# Corrado's Wine Competition



## Wine-O (Jan 2, 2012)

Who's going this year? This is the one event I look forward to every year, lots of great vendors, food, and friends.
Best of luck to all that enter their wines!!
Dave


----------



## Rock (Jan 5, 2012)

I'm going hopefully if the wife can get the baby sitters set up.


----------



## JohnT (Jan 6, 2012)

I am not going to be able to make it. 

Too bad, I went the last two times and had a ball!


----------



## Wine-O (Jan 6, 2012)

That's too bad John. Are you entering any wines?


----------



## Runningwolf (Jan 6, 2012)

I wish I could go. There will be a huge cometition in Pittsburgh in a few months put on by The American Wine Society and Presque Isle Wine Cellars.


----------



## Wine-O (Jan 8, 2012)

Presque Isle, thats where I used to buy my supplies until we got some more local shops here in NJ! I buy most of my stuff now from either Corrado's or Vintners Circle in Andover.


----------



## JohnT (Jan 18, 2012)

Sorry for the late reply. 

I am not entering anything this year. 

I only have a handful of wines that have not already been judged. I think that I will wait until next year to put them in. 

johnT


----------



## carmine (Jan 29, 2012)

JohnT said:


> Sorry for the late reply.
> 
> I am not entering anything this year.
> 
> ...



So Corrado's was ausome I entered 5 different wines won a gold for my cab blend ,silver for my other cab and a bronz for are carmenere. my brother Rock also won 2 golds and a silver. I have one other brother that one 2 bronz medals. So how did every body else do that entered?


----------



## JohnT (Jan 31, 2012)

Congradulations Carmine!

Was it as crowded as usual? 

How was the noise level?


----------



## carmine (Jan 31, 2012)

JohnT said:


> Congradulations Carmine!
> 
> Was it as crowded as usual?
> 
> How was the noise level?



It was loud but we were sitting in the back row. not to bad. I was told your'e lucky you are sitting here because we can't here anything up front. They anounced that there were 800 entries and there was 1,700 people at the dinner. Corrado's knows how to throw a party.


----------



## JohnT (Jan 31, 2012)

They sure do. 

I went to the first one they ever held. Traffic in and out of the place was unbelievable! it took over 45 minutes just to get parked. To make matters worse, they only had vallet parking with only 2 or 3 people on duty. It took an hour just to get my car. 

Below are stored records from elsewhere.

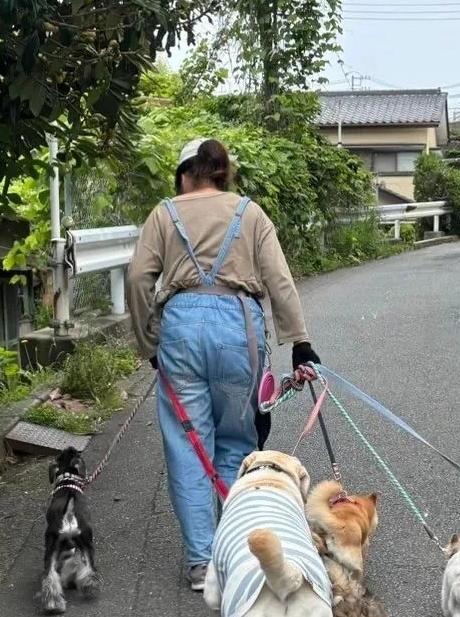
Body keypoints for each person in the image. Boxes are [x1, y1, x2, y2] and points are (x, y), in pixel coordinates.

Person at [126, 137, 322, 591]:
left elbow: (138, 278)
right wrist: (299, 342)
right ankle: (239, 554)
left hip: (181, 332)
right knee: (237, 439)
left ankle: (200, 562)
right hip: (239, 331)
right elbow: (279, 280)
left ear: (185, 172)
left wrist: (149, 341)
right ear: (221, 171)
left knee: (188, 442)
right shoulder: (249, 213)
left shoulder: (165, 213)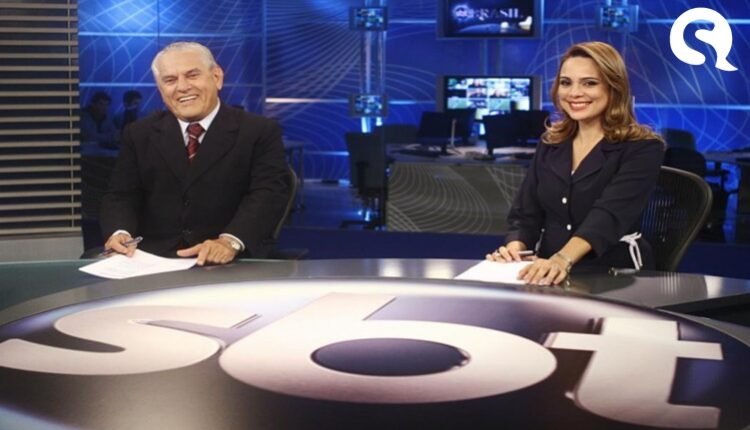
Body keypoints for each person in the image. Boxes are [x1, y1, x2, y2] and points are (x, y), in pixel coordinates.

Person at [486, 41, 664, 285]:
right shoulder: (551, 143)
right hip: (547, 271)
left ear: (614, 87)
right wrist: (515, 249)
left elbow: (608, 216)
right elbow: (526, 213)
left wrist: (562, 259)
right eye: (566, 82)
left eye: (589, 83)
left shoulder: (642, 147)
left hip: (614, 272)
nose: (574, 93)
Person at [100, 42, 290, 265]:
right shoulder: (139, 133)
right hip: (154, 258)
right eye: (170, 80)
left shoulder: (259, 131)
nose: (182, 87)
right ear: (160, 89)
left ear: (216, 77)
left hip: (229, 259)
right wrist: (119, 232)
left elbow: (268, 194)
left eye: (192, 75)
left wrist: (229, 242)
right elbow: (121, 194)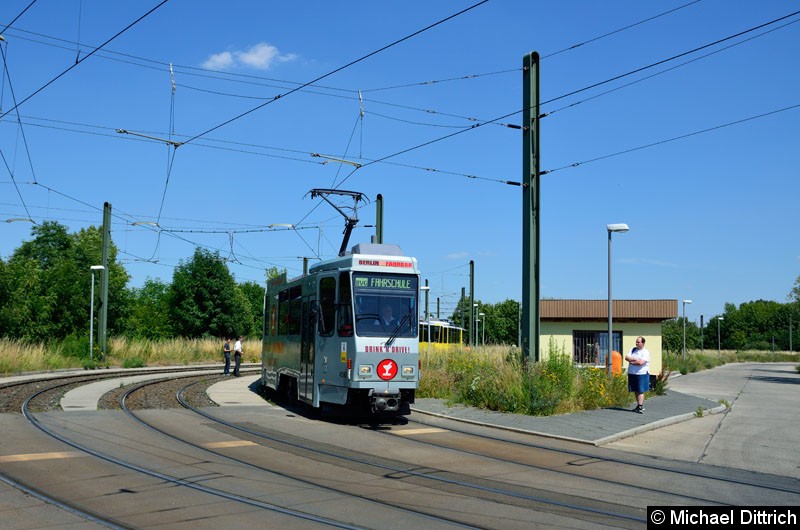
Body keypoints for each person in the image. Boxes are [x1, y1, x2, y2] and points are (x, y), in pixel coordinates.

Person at [625, 336, 650, 413]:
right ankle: (638, 405)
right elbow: (626, 357)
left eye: (638, 342)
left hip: (641, 374)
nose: (636, 343)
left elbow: (641, 363)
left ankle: (640, 406)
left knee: (640, 390)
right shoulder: (633, 350)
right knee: (635, 390)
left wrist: (632, 361)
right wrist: (636, 360)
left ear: (643, 343)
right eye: (636, 342)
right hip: (632, 373)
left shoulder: (645, 352)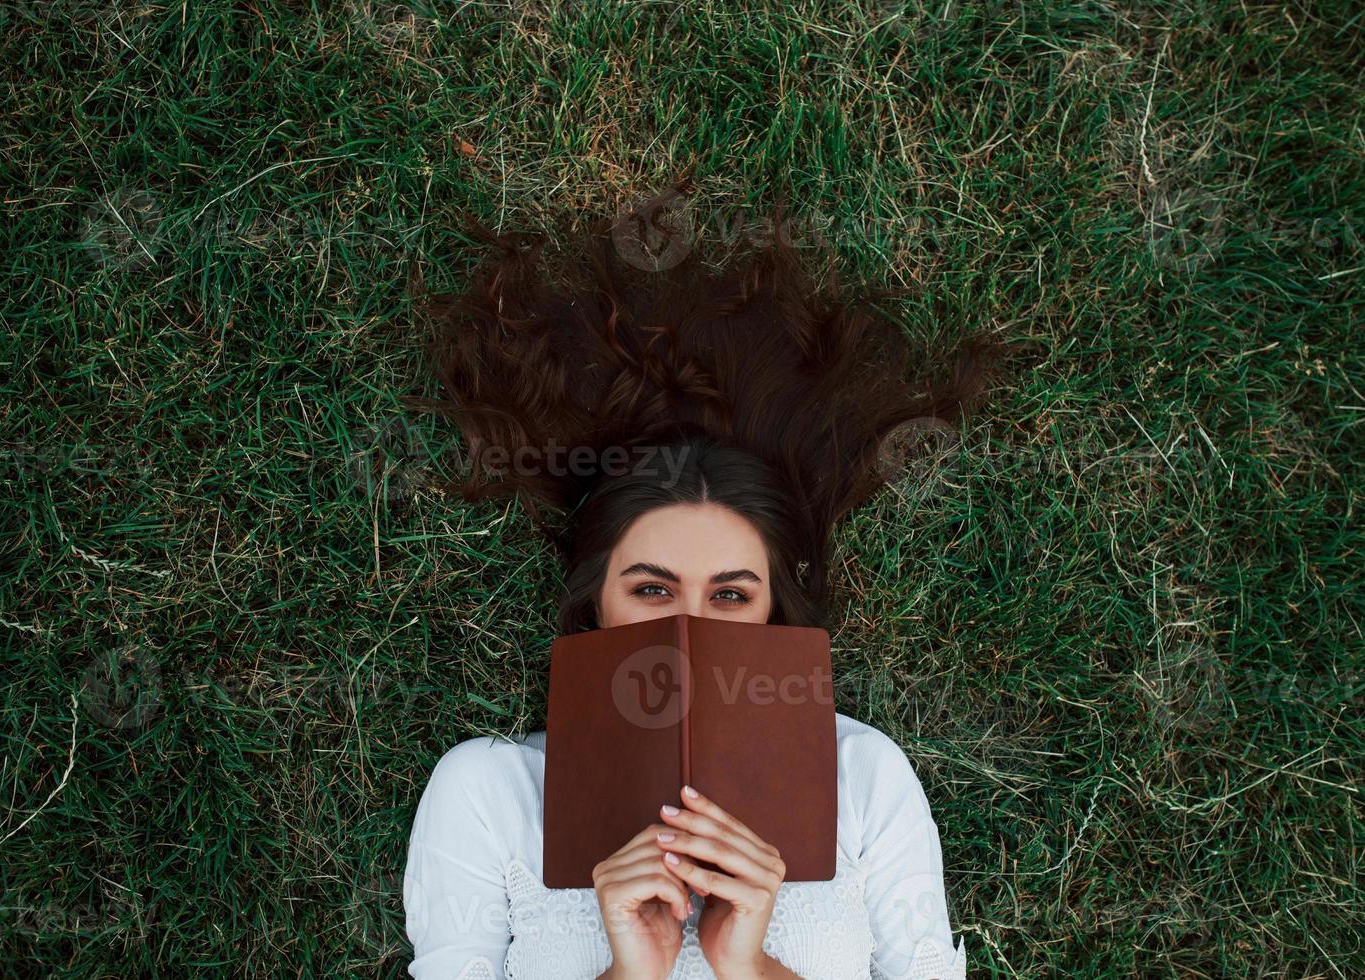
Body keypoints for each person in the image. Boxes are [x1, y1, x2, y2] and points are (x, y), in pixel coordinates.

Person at [398, 180, 1007, 979]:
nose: (688, 629)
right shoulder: (489, 790)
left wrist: (748, 963)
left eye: (729, 594)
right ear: (596, 602)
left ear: (771, 611)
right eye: (651, 590)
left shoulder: (863, 776)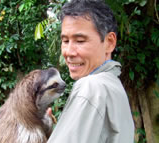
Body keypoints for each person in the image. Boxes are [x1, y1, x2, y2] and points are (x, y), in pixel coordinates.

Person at [47, 0, 135, 142]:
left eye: (80, 41)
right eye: (65, 41)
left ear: (109, 42)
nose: (68, 52)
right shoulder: (114, 86)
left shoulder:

We always seem to get seated in the front. I think I have several of the songs they keep playing tatooed to the inside of my skull. the last time I actually had those ear plugs that they use at a gun range. Helped a whole lot. 

The best part of the even is getting to taste the other finalists. The food also is great. 

It is also fun to see Jimmy in a Suit. The man cleans up nice.

johnT.


----------



## Wine-O (Jan 31, 2012)

They definitely turned it down this year, still loud but much better!! We were in the front but on the side by the bar away from the speakers. I got 6 Bronze, 6 Silver and 2 Gold out of 25 wines. My wife got 1 Bronze, 1 Silver, and 2 Gold out of 6 wines. And our daughter got 1 Bronze and 1 Silver out of 3 wines. Had a blast and can't wait until next year.


----------



## Flem (Feb 1, 2012)

Congratulations to all on the medals!


----------